__WRITTEN TASK A__:
Please change "Free Shipping" to "Complimentary Shipping" in the rows, from the line with "Cheryl Wulf" up to and including the last line of the rows. Keep everything else the same, and leave the pictures out.

TEXT SEGMENT: Begin

Oh, and he's got a sidekick now, a charmingly unscrupulous fellow named Breca. This is a good addition to the story, because on his own English actor Kieran Bew, as Beowulf, is solid but stolid in the heroic mould. Gísli Örn Garðarsson is an Icelandic actor who actually had a small role in 2005's Beowulf & Grendel, as well as a major role in the Norwegian mythology-based series Ragnarok. He has an easygoing manner and lithe physicality that brings some fun to the duo's adventures.

When it's eventually discovered Breca has some seriously nasty history, the upright Beowulf casts his friend out, but we're eager to forgive him and hope to get him back.

The show was created for Britain's ITV network, meant to be a kind of more family-friendly Game of Thrones in the popular sword and fantasy category. But it was cancelled after the first season of thirteen episodes.


Trailer for Beowulf: Return to the Shieldlands, created for Britain's ITV network.

Cancellation must have been unexpected, since the show left a lot of loose ends and seemed to heading for a big confrontation of forces in the second season.

TEXT SEGMENT: End
RECORDS SHOWN: Begin

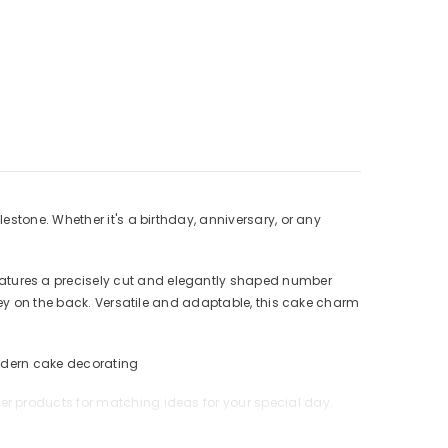
stone. Whether it's a birthday, anniversary, or any
atures a precisely cut and elegantly shaped number
rey on the back. Versatile and adaptable, this cake charm
 modern cake decorating
er products for matching ideas for your special day.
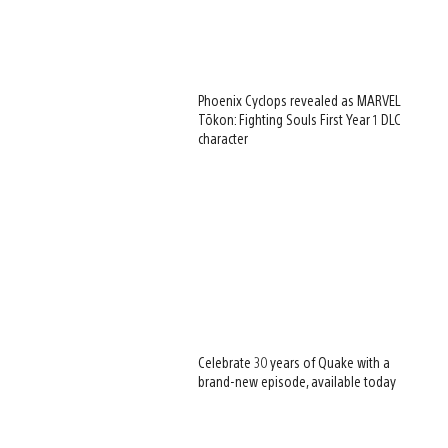
Phoenix Cyclops revealed as MARVEL
Tōkon: Fighting Souls First Year 1 DLC
character
Celebrate 30 years of Quake with a
brand-new episode, available today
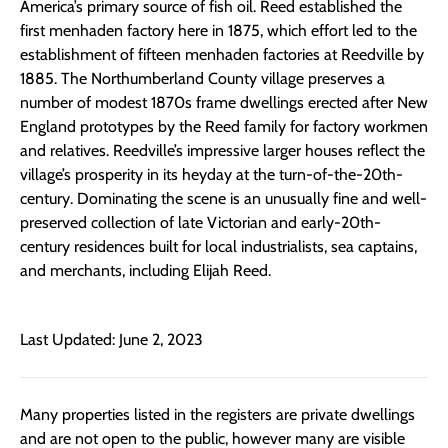
America’s primary source of fish oil. Reed established the
first menhaden factory here in 1875, which effort led to the
establishment of fifteen menhaden factories at Reedville by
1885. The Northumberland County village preserves a
number of modest 1870s frame dwellings erected after New
England prototypes by the Reed family for factory workmen
and relatives. Reedville’s impressive larger houses reflect the
village’s prosperity in its heyday at the turn-of-the-20th-
century. Dominating the scene is an unusually fine and well-
preserved collection of late Victorian and early-20th-
century residences built for local industrialists, sea captains,
and merchants, including Elijah Reed.
Last Updated: June 2, 2023
Many properties listed in the registers are private dwellings
and are not open to the public, however many are visible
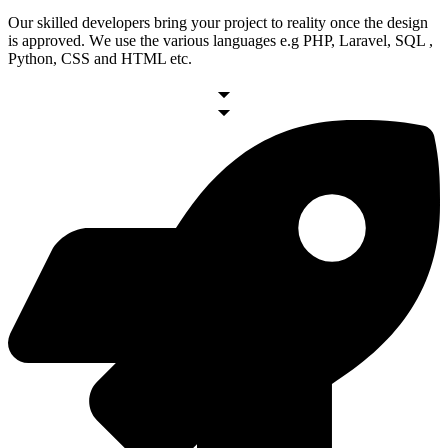
Our skilled developers bring your project to reality once the design
is approved. Wе usе thе various languages e.g PHP, Laravel, SQL ,
Python, CSS and HTML etc.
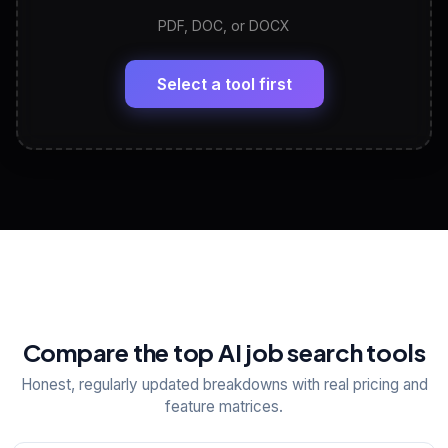
PDF, DOC, or DOCX
LinkedIn Profile Generator
🔗
Headline, About, Experience, Skills — ready to
paste
Select a tool first
View All Free Tools
📋
Explore all
25
tools
Compare the top AI job search tools
Honest, regularly updated breakdowns with real pricing and
feature matrices.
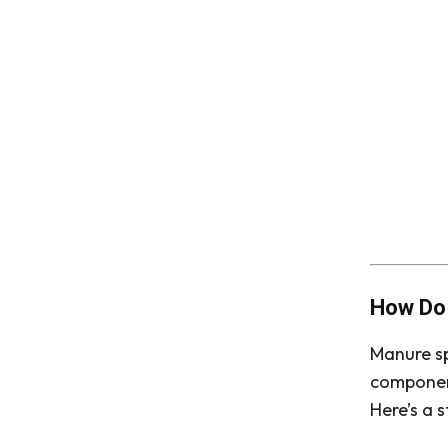
How Do
Manure sp
component
Here’s a 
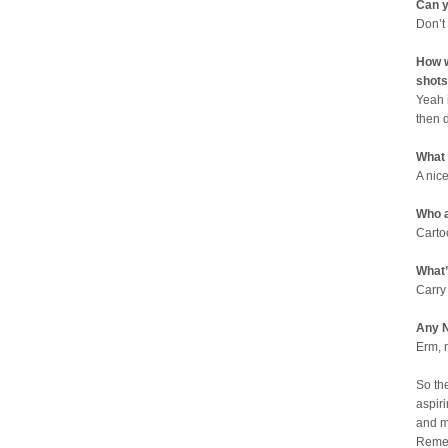
Can y
Don’t
How w
shots
Yeah 
then 
What
A nic
Who a
Carto
What’
Carry
Any N
Erm, 
So th
aspiri
and m
Remem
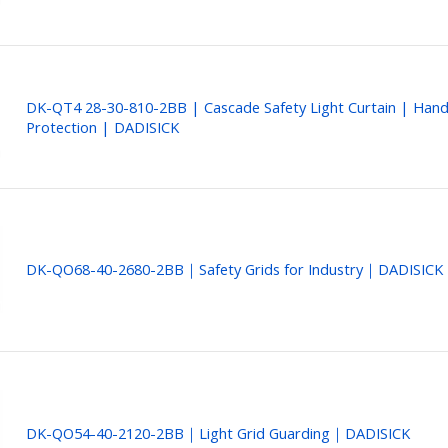
DK-QT4 28-30-810-2BB | Cascade Safety Light Curtain | Han
Protection | DADISICK
DK-QO68-40-2680-2BB｜Safety Grids for Industry｜DADISICK
DK-QO54-40-2120-2BB｜Light Grid Guarding｜DADISICK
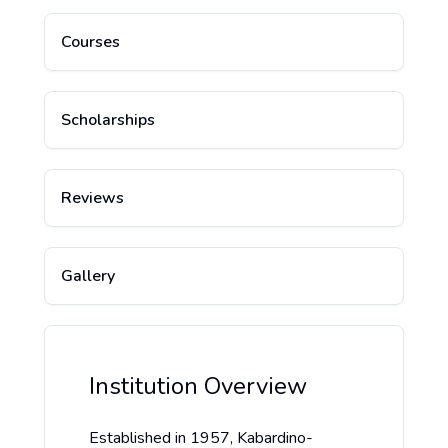
Courses
Scholarships
Reviews
Gallery
Institution Overview
Established in 1957, Kabardino-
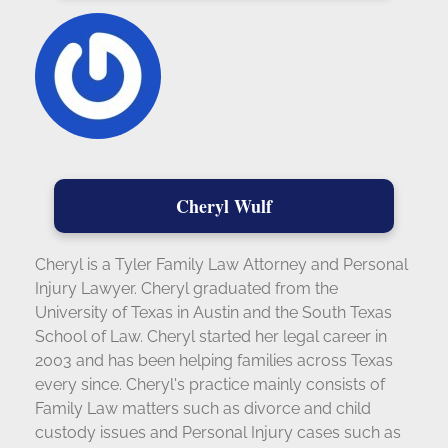
Cheryl Wulf
Cheryl is a Tyler Family Law Attorney and Personal
Injury Lawyer. Cheryl graduated from the
University of Texas in Austin and the South Texas
School of Law. Cheryl started her legal career in
2003 and has been helping families across Texas
every since. Cheryl's practice mainly consists of
Family Law matters such as divorce and child
custody issues and Personal Injury cases such as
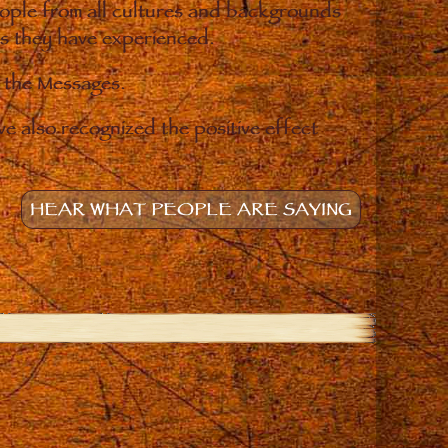
eople from all cultures and backgrounds
ges they have experienced.
o the Messages.
e also recognized the positive effect
HEAR WHAT PEOPLE ARE SAYING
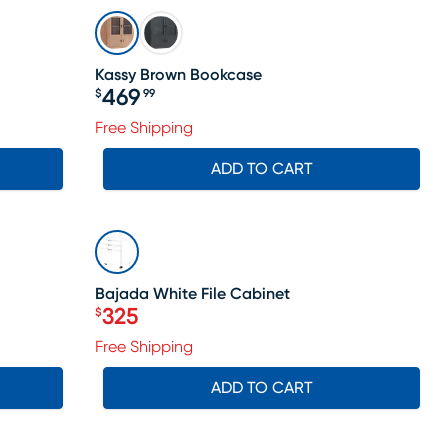
Kassy Brown Bookcase
469
$
99
Price $469.99
Free Shipping
ADD TO CART
SALE
Bajada White File Cabinet
325
$
Price $325
Free Shipping
ADD TO CART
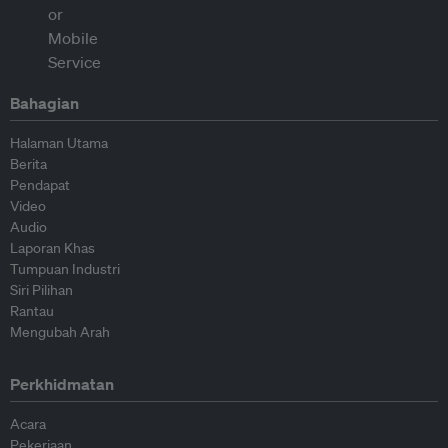
Bahagian
Halaman Utama
Berita
Pendapat
Video
Audio
Laporan Khas
Tumpuan Industri
Siri Pilihan
Rantau
Mengubah Arah
Perkhidmatan
Acara
Pekerjaan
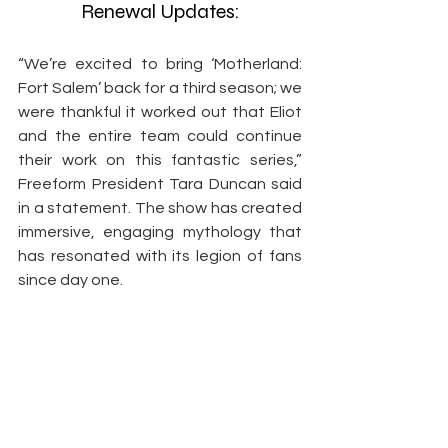
Renewal Updates:
“We’re excited to bring ‘Motherland: 
Fort Salem’ back for a third season; we 
were thankful it worked out that Eliot 
and the entire team could continue 
their work on this fantastic series,” 
Freeform President Tara Duncan said 
in a statement. The show has created 
immersive, engaging mythology that 
has resonated with its legion of fans 
since day one.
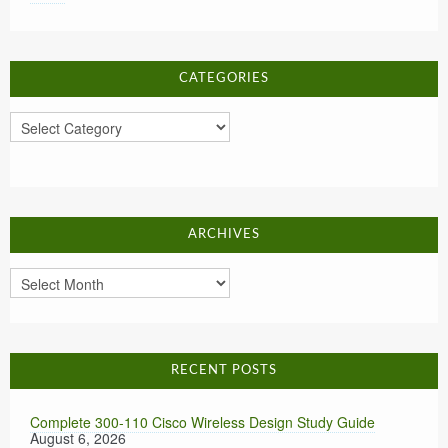
CATEGORIES
Categories
ARCHIVES
Archives
RECENT POSTS
Complete 300-110 Cisco Wireless Design Study Guide
August 6, 2026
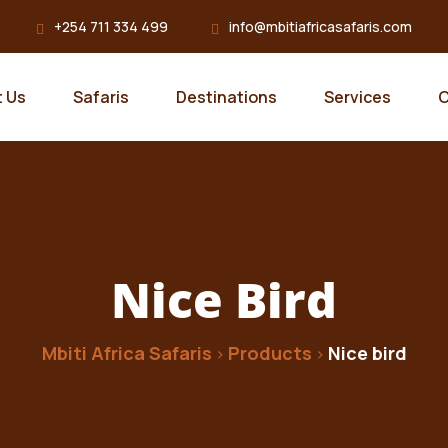
+254 711 334 499
info@mbitiafricasafaris.com
 Us
Safaris
Destinations
Services
C
Nice Bird
Mbiti Africa Safaris
Products
Nice bird
>
>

RECORDS SHOWN: End

__WRITTEN TASK B__:
Reproduce the Beowulf review word for word from "When it's eventually" up to and including "of thirteen episodes.".

__FINAL ANSWER A__:
Cheryl Wulf
Cheryl is a Tyler Family Law Attorney and Personal
Injury Lawyer. Cheryl graduated from the
University of Texas in Austin and the South Texas
School of Law. Cheryl started her legal career in
2003 and has been helping families across Texas
every since. Cheryl's practice mainly consists of
Family Law matters such as divorce and child
custody issues and Personal Injury cases such as
eople from all cultures and backgrounds
ges they have experienced.
o the Messages.
e also recognized the positive effect
HEAR WHAT PEOPLE ARE SAYING
Kassy Brown Bookcase
469
$
99
Price $469.99
Complimentary Shipping
ADD TO CART
SALE
Bajada White File Cabinet
325
$
Price $325
Complimentary Shipping
ADD TO CART
Bahagian
Halaman Utama
Berita
Pendapat
Video
Audio
Laporan Khas
Tumpuan Industri
Siri Pilihan
Rantau
Mengubah Arah
Perkhidmatan
Acara
Pekerjaan
Renewal Updates:
“We’re excited to bring ‘Motherland: 
Fort Salem’ back for a third season; we 
were thankful it worked out that Eliot 
and the entire team could continue 
their work on this fantastic series,” 
Freeform President Tara Duncan said 
in a statement. The show has created 
immersive, engaging mythology that 
has resonated with its legion of fans 
since day one.
CATEGORIES
Categories
ARCHIVES
Archives
RECENT POSTS
Complete 300-110 Cisco Wireless Design Study Guide
August 6, 2026
+254 711 334 499
info@mbitiafricasafaris.com
 Us
Safaris
Destinations
Services
C
Nice Bird
Mbiti Africa Safaris
Products
Nice bird
>
>

__FINAL ANSWER B__:
When it's eventually discovered Breca has some seriously nasty history, the upright Beowulf casts his friend out, but we're eager to forgive him and hope to get him back.

The show was created for Britain's ITV network, meant to be a kind of more family-friendly Game of Thrones in the popular sword and fantasy category. But it was cancelled after the first season of thirteen episodes.